> **COMPLETE THE FOLLOWING**
a) According to the article on summer mental health for students, how much daily movement should a student add when rebuilding a routine?
b) Pick up the article on a summer mental health reset for students right after its last sentence and write the next part.

> **PASSAGE PROVIDED**
________________

Summer After the School Year: A Mental Health Reset for Students
You made it through another school year. Finals, deadlines, group projects, late-night breakdowns, maybe even burnout—check, check, and check.
Now it’s summer, and while everyone seems to be posting about vacations or internships, you might just feel… drained. Or stuck. Or unsure what you’re supposed to do with this time.
Here’s the truth: Summer doesn’t need to be “productive” to be valuable. If you’re a student or young adult, this is your chance to hit pause, reset your brain, and focus on your mental health.
Here’s how to make this summer a real break—one that helps you feel like you again.
1. Rest Without Guilt
First, yes—you're allowed to rest. No schedule. No deadlines. No 8 a.m. classes.
After months of nonstop mental load, your brain needs unstructured time. Rest isn’t laziness—it’s recovery. You’re not falling behind by taking care of yourself. In fact, this is what helps you show up stronger when it matters.
What rest looks like:
Sleeping in without an alarm
Binge-watching your comfort show
Sitting in a park doing absolutely nothing
Saying “no” to things you don’t have energy for
2. Rebuild Routines That Work for You
During the semester, your schedule is built around classes and obligations. Now, you get to design a routine that actually supports you—your energy, your interests, your well-being.
Try starting simple:
Wake up and go to sleep at similar times
Add in 10–15 minutes of movement each day
Make a “start the day” and “end the day” habit (like journaling or stretching)
This doesn’t have to be intense. Think of it as gently reminding your brain and body what calm feels like.
3. Reconnect With Yourself
School can pull you in a million directions, and it’s easy to lose touch with your sense of identity outside of grades or achievements.
Use the summer to ask yourself:
What do I actually enjoy doing (when no one’s grading me for it)?
What kind of people do I feel good around?
What do I want more of in my life next year?
Journal, make art, go on solo walks, or just spend time being a little bored. That’s often when you rediscover parts of yourself you’ve pushed aside.

________________

> **PROVIDED MATERIAL**
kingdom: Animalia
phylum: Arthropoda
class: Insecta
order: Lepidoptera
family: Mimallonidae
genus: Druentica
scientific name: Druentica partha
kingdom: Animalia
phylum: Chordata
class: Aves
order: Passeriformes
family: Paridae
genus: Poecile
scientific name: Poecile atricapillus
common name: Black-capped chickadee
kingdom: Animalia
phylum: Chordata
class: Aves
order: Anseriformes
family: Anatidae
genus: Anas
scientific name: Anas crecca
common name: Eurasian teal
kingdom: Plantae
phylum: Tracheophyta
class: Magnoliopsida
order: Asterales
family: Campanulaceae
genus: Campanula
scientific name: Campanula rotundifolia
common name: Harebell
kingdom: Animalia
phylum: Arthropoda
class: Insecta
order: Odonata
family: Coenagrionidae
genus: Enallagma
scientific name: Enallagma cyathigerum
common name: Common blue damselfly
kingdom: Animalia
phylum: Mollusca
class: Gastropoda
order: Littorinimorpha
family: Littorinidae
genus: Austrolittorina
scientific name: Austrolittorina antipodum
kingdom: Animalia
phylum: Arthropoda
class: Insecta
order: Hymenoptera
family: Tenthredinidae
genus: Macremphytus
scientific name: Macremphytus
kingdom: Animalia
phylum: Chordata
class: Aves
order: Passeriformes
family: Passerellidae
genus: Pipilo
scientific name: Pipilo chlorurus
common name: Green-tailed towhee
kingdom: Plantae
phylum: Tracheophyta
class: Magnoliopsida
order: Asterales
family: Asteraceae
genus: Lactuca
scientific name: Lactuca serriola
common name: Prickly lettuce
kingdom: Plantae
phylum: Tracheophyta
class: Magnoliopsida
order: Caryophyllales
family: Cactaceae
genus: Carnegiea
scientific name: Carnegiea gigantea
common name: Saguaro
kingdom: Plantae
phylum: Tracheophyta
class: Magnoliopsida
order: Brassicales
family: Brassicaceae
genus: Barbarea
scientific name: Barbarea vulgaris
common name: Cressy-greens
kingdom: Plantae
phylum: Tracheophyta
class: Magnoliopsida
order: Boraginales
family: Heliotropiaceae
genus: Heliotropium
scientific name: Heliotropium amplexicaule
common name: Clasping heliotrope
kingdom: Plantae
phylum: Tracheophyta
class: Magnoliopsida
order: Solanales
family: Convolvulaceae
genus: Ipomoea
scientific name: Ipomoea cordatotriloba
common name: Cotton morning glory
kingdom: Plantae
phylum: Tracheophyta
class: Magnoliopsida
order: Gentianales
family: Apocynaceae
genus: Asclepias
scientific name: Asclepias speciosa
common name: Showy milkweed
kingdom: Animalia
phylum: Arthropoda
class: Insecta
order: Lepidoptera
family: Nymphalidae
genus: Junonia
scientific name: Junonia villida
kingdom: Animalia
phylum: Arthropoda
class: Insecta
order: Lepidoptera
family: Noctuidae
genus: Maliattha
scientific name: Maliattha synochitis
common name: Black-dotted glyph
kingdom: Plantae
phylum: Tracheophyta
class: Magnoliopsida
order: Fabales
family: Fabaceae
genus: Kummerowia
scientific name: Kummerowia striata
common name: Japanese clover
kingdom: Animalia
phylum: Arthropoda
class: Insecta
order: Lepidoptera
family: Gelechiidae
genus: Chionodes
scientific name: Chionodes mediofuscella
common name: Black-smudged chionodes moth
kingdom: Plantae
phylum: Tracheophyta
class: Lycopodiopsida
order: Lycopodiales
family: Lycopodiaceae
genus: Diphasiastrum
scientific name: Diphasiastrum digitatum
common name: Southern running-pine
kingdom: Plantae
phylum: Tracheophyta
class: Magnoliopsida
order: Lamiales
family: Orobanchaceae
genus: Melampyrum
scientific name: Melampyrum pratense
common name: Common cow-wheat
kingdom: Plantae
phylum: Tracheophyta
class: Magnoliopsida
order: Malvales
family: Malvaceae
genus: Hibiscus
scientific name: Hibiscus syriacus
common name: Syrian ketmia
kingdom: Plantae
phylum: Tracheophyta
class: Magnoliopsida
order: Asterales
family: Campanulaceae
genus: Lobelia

________________

> **OUTPUTS BY TASK**
a) 10–15 minutes of movement each day.

b)
4. Check In With Your Mental Health
If you’ve been running on stress, anxiety, or autopilot for months, now’s the time to check in honestly with yourself.
Ask:
Am I feeling more anxious or depressed than usual?
Am I avoiding things or isolating more than I want to?
Do I feel overwhelmed even when nothing’s happening?
If the answer is yes, talk to someone. A therapist, a support group, even a friend you trust. You don’t need to “wait until things get worse” to reach out.
5. Make Room for Joy and Play
You deserve to feel good without needing to “earn it.”
Take a day trip. Make music. Read a book for fun. Get ice cream with a friend. Laugh until your stomach hurts. These little things aren’t distractions—they’re healing.
Your mental health isn’t just about managing the hard stuff—it’s about letting in the good, too.
6. If You're Working or Doing an Internship…
If your summer includes a job or internship, be mindful of your bandwidth. Set boundaries where you can. Protect your evenings and weekends. Schedule in real breaks.
Even “busy” summers can be healing if you’re intentional about what you need.
Final Thoughts
Summer is a perfect time to reconnect, re-center, and care for yourself—not because you “should,” but because you deserve to.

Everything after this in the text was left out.